Why the case $x_b < x_U$ is ruled out when $f(x_a) < f(x_b)$ in dichotomous search Consider a unimodal function $f$ which is known to have a minimum in the
interval $I = $ [$x_L , x_U$]. Unimodal means one minimum inside interval $I$.
Let $x_a$ and $x_b$ be two points inside $I$ with $x_a < x_b$.
If  $f(x_a) < f(x_b)$ 
Why the case that a possible minima inside the range [$x_b , x_U$] is ruled out when $f(x_a) < f(x_b)$ in dichotomous search.

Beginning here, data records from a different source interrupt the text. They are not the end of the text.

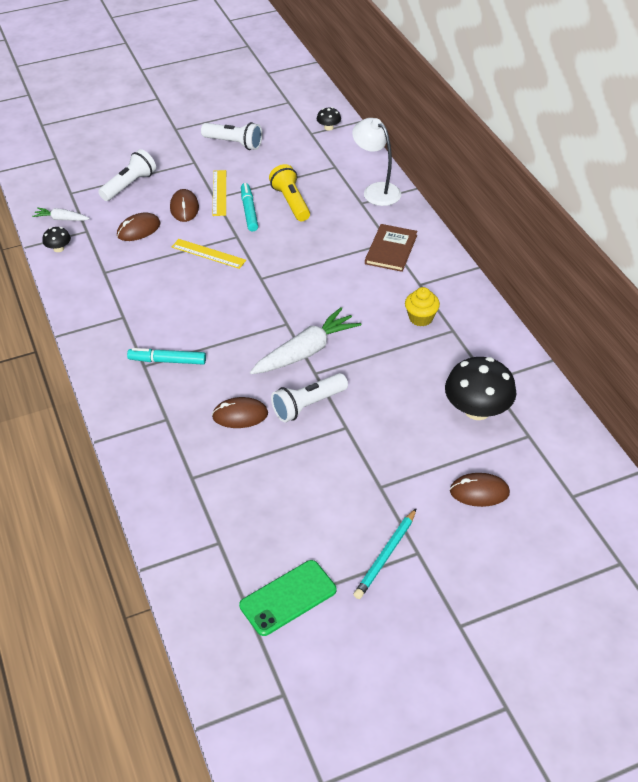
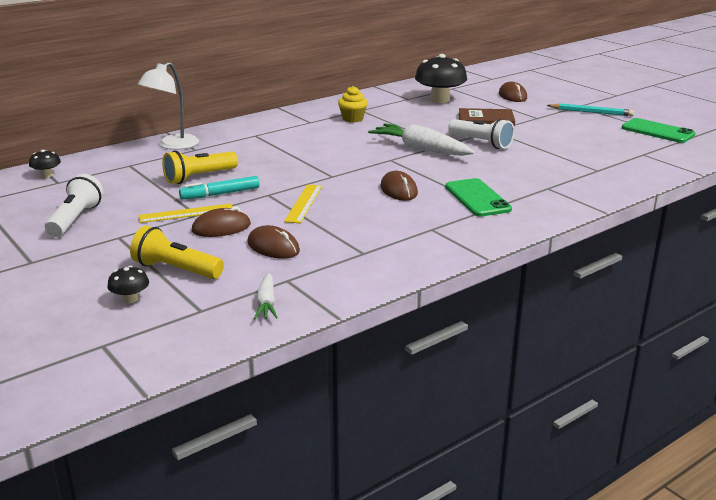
camera: 105 degrees left, 20 degrees down
black mushroom [42,227,71,252] -> black mushroom moved to [107,266,149,303]
white flashlight [98,149,156,201] -> yellow flashlight [130,226,224,279]
turquoise marker [127,348,206,365] -> green phone [445,178,512,217]
brown mouse [212,397,268,428] -> brown mouse moved to [380,171,418,201]
brown book [365,224,418,272] -> brown book moved to [459,108,515,126]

It seems that minima inside the range $x_b < x_U$ implies loss of unimodality(i.e., two minima in $I$).
How can this be proved.
 A: What constitutes a unimodal function is loosely defined, so I assume the following definition:

A common definition is as follows: a function $f(x)$ is a unimodal
  function if for some value $m$, it is monotonically increasing for $x \leq m$ 
  and monotonically decreasing for $x \geq m$. In that case, the
  maximum value of $f(x)$ is $f(m)$ and there are no other local maxima. source

The definition above describes a positive unimodal function (permits a single maximum) whereas in our case we consider a negative unimodal function (permits a single minimum). So we need to rewrite the definition to account for that:
Definition: A function $f(x)$ is a unimodal function if for some value $m$, it is monotonically decreasing for $x \leq m$ and monotonically increasing for $x \geq m$. In that case, the minimum value of $f(x)$ is $f(m)$ and there are no other local minima.

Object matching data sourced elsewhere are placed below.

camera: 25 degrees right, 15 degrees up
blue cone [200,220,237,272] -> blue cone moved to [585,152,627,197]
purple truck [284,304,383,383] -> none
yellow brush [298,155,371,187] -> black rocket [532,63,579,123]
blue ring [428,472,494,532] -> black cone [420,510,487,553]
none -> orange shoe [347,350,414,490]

We first consider the opposite, i.e. that $f$ is unimodal on $I = [x_L, x_U]$ and that the minimum $m = \arg \min f(x)$ lies in $[x_b, x_U]$. This implies that $f(m) < f(x_b)$. But seeing that $f(x_a) < f(x_b)$ then $f$ must at some point in $[x_a, x_b]$ be increasing. This implies that $f$ cannot be monotonically decreasing for $x \leq m$. By definition $f$ cannot be unimodal and we have a contradiction.